WORK INSTRUCTION:
Find the line below with "[443,261,492,272] Create ->" and the line with "(729, 228) none". Output exactly those lines and everything between them, leaving out the pictures.

EXTRACTED MATERIAL:

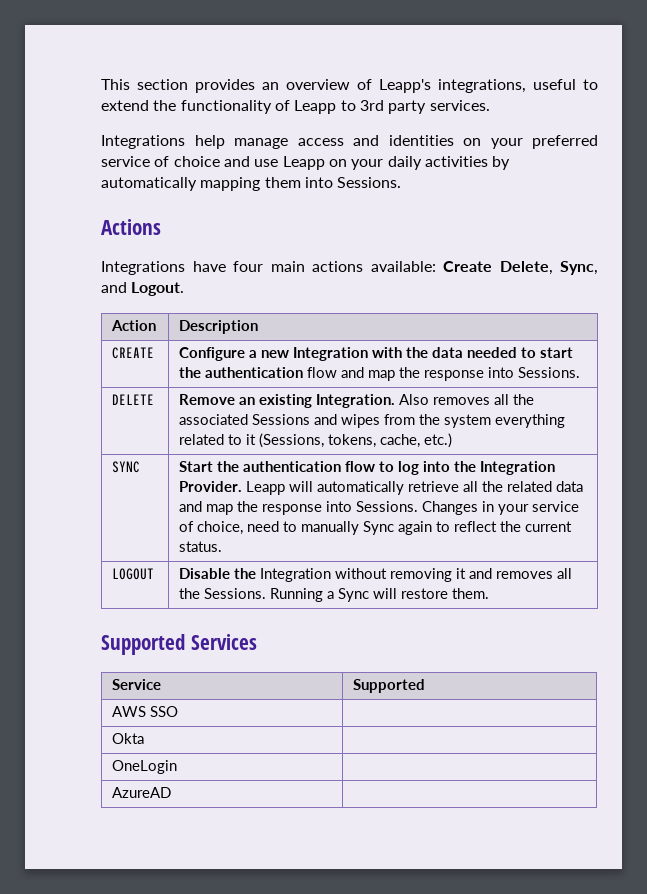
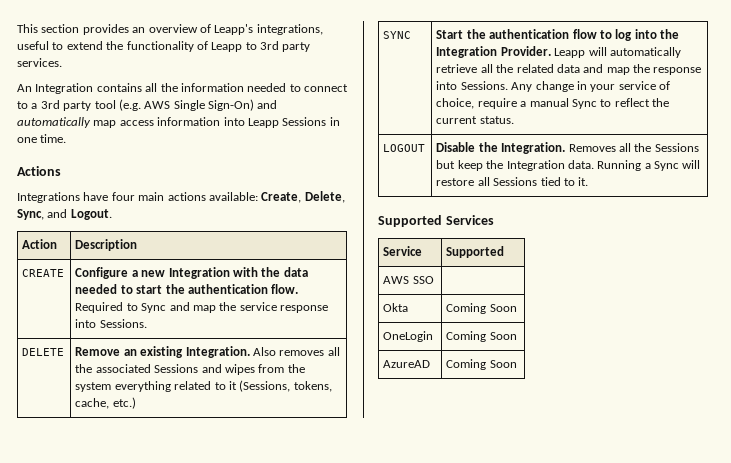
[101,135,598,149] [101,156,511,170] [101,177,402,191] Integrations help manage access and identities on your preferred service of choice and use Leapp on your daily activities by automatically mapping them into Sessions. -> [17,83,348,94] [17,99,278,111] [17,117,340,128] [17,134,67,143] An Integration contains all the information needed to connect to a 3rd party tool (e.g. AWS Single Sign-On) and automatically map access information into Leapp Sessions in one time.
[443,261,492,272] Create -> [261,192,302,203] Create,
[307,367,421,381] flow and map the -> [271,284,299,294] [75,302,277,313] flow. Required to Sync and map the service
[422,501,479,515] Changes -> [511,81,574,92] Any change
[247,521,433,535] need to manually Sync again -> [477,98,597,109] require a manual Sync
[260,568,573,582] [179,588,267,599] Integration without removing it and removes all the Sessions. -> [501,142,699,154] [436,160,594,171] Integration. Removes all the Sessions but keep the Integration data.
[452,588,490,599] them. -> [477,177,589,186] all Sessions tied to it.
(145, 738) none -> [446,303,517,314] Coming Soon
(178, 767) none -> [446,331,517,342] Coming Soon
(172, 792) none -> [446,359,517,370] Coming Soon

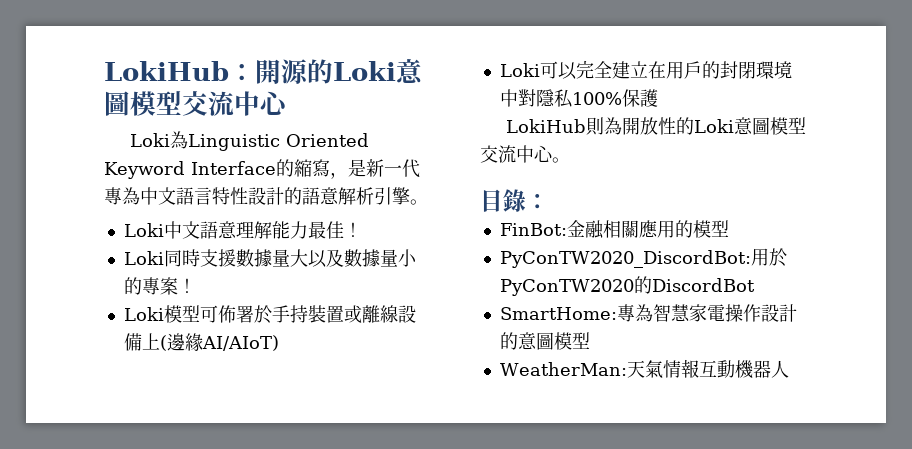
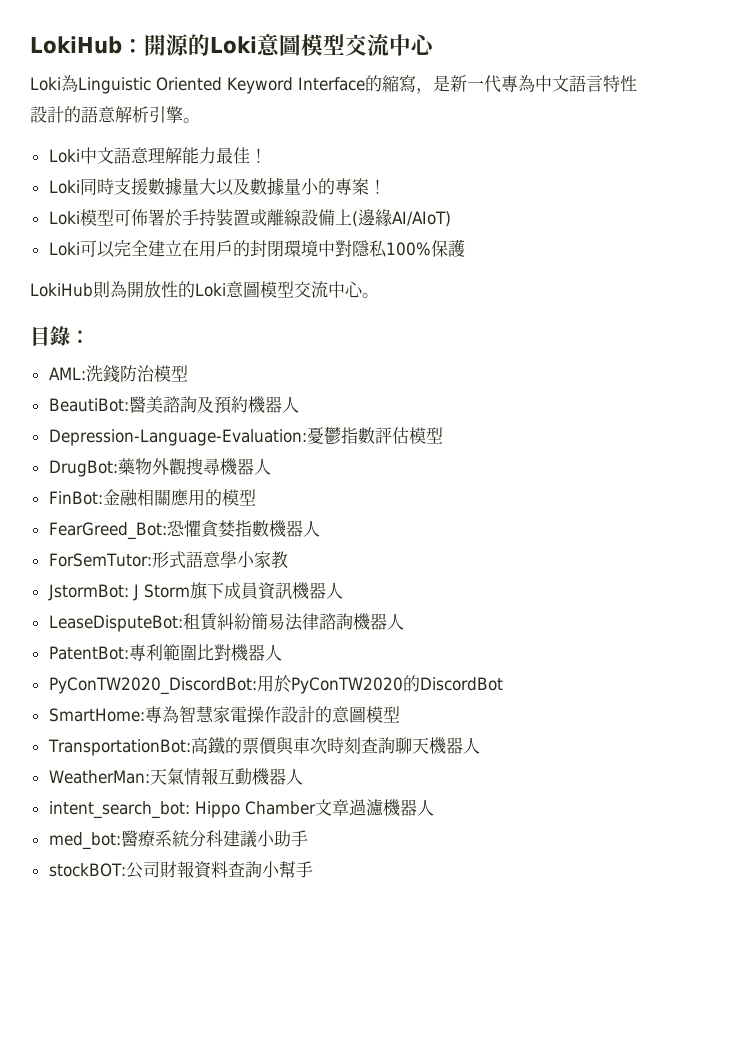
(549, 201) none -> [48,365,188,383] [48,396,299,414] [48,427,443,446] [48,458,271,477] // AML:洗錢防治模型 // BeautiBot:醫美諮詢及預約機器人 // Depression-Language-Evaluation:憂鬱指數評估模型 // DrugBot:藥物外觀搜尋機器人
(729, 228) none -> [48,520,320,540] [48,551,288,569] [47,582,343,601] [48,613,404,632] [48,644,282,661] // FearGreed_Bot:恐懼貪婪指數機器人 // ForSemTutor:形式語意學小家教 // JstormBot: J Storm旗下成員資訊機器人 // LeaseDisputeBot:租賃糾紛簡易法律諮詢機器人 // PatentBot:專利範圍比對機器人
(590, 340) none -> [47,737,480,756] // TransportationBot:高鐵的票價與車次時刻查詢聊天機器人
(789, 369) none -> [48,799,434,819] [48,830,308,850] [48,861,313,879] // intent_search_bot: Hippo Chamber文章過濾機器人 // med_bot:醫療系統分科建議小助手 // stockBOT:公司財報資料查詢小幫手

RESPONSE BOX:
[443,261,492,272] Create -> [261,192,302,203] Create,
[307,367,421,381] flow and map the -> [271,284,299,294] [75,302,277,313] flow. Required to Sync and map the service
[422,501,479,515] Changes -> [511,81,574,92] Any change
[247,521,433,535] need to manually Sync again -> [477,98,597,109] require a manual Sync
[260,568,573,582] [179,588,267,599] Integration without removing it and removes all the Sessions. -> [501,142,699,154] [436,160,594,171] Integration. Removes all the Sessions but keep the Integration data.
[452,588,490,599] them. -> [477,177,589,186] all Sessions tied to it.
(145, 738) none -> [446,303,517,314] Coming Soon
(178, 767) none -> [446,331,517,342] Coming Soon
(172, 792) none -> [446,359,517,370] Coming Soon

(549, 201) none -> [48,365,188,383] [48,396,299,414] [48,427,443,446] [48,458,271,477] // AML:洗錢防治模型 // BeautiBot:醫美諮詢及預約機器人 // Depression-Language-Evaluation:憂鬱指數評估模型 // DrugBot:藥物外觀搜尋機器人
(729, 228) none -> [48,520,320,540] [48,551,288,569] [47,582,343,601] [48,613,404,632] [48,644,282,661] // FearGreed_Bot:恐懼貪婪指數機器人 // ForSemTutor:形式語意學小家教 // JstormBot: J Storm旗下成員資訊機器人 // LeaseDisputeBot:租賃糾紛簡易法律諮詢機器人 // PatentBot:專利範圍比對機器人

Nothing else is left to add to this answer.